── Brano da esaminare
13th Annual Lotman Conference at Tallinn University, “Fear in Culture and Culture of Fear” (15–17 June 2023)
Questo saggio non vuole essere un viaggio attraverso la paura nella stora dell’arte moderna. La ricerca richiederebbe uno spazio molto maggiore. Ci limitiamo a prendere in considerazione le opere di quattro artisti: Francisco Goya (i dipinti della Quinta del Sordo), Arnold Böcklin (le cinque versioni deL’isola dei morti), Edvard Much (Disperazione) e Francis Bacon. Alcune opere di questi artisti si prestano partcolarmente bene a una disamina dell’argomento. Le emozioni legate alla paura hanno attraversato con particolare intensità le arti a cavallo fra Otto e Novecento, investendo intere correnti artistiche. Abbiamo scelto di focalizzare il punto di vista soltanto su opere singolari, di artisti altrettanto singolari. Crediamo inoltre che le opere legate a quest’emozione si inseriscano in un percorso storicamente molto più ampio, legato alla Malinconia.
Le opere considerate sembrano ubbidire al richiamo dell’isolamento, l’isola di Bocklin, la Quinta del Sordo di Goya, l’individuo isolato di Munch, la camera d’albergo scena di un suicidio di Bacon. La scelta non sembra casuale, paura, lutto e malinconia attraversano uno spazio non traducibile in termini di socialità. Si soffre da soli.
Le radici primitive della paura
Nel 1872 Charles Darwin fu il primo che mise in evidenza le radici primitive della paura. Riteneva ed oggi è confermato che fosse la più ancestrale e fondamentale delle emozioni umane. Infatti è comune anche alla maggioranza degli animali della Terra e ne garantisce la sopravvivenza. La paura è un dispositivo essenziale per sottrarsi ai pericoli e sfuggire provvisoriamente alla morte; ma protratta all’infinito e nell’indefinito diventa una minaccia per l’equilibrio psichico individuale e collettivo. Come controllarla? Jean Delumeau nel suo libro fornisce una risposta: Frammentandola; fabbricando paure particolari; oggettivando l’angoscia. Passando da un sentimento viscerale ingovernabile a un nemico dotato di volto e nome. I detentori del potere della civiltà europea stesero così l’inventario dei mali che Satana era capace di provocare e la lista dei suoi agenti: musulmani, ebrei, eretici, donne, e soprattutto streghe, maghi, uomini neri. Fu tranquillizzante pensare la peste come un flagello mandato da Dio per punire l’umanità peccatrice. Fu la soluzione al trauma collettivo.
────
── Dati di ingresso
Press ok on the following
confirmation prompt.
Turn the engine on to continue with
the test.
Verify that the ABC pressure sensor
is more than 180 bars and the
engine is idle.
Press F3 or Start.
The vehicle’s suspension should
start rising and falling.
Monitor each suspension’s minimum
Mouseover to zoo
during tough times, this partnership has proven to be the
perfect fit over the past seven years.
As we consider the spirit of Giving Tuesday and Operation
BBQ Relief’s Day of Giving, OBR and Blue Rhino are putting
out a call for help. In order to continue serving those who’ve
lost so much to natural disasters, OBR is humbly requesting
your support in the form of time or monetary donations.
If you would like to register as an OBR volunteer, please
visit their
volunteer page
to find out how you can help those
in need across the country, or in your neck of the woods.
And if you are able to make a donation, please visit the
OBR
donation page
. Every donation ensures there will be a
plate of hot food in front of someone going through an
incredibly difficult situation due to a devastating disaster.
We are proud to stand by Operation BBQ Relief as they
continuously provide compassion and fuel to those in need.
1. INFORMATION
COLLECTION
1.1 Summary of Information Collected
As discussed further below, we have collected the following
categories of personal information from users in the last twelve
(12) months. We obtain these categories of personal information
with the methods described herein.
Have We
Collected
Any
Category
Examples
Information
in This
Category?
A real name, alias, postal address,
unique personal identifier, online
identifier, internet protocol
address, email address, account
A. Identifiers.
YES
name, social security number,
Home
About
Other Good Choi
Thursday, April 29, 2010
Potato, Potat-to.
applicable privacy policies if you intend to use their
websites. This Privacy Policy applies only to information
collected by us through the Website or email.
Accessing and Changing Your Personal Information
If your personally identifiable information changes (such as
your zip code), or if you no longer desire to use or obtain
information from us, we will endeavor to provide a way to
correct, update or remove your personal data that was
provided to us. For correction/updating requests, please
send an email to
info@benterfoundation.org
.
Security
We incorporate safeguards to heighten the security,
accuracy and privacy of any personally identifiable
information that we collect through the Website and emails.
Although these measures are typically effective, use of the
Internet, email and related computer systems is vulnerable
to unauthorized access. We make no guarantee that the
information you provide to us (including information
────
» Compito da svolgere: Aggiorni il brano sulla paura nell'arte riportato sopra: ne riscriva tutto il passo che va da "Questo saggio non" fino a "legato alla Malinconia.", mettendo "studio" al posto di "saggio".

» Risposta al compito:
Questo studio non vuole essere un viaggio attraverso la paura nella stora dell’arte moderna. La ricerca richiederebbe uno spazio molto maggiore. Ci limitiamo a prendere in considerazione le opere di quattro artisti: Francisco Goya (i dipinti della Quinta del Sordo), Arnold Böcklin (le cinque versioni deL’isola dei morti), Edvard Much (Disperazione) e Francis Bacon. Alcune opere di questi artisti si prestano partcolarmente bene a una disamina dell’argomento. Le emozioni legate alla paura hanno attraversato con particolare intensità le arti a cavallo fra Otto e Novecento, investendo intere correnti artistiche. Abbiamo scelto di focalizzare il punto di vista soltanto su opere singolari, di artisti altrettanto singolari. Crediamo inoltre che le opere legate a quest’emozione si inseriscano in un percorso storicamente molto più ampio, legato alla Malinconia.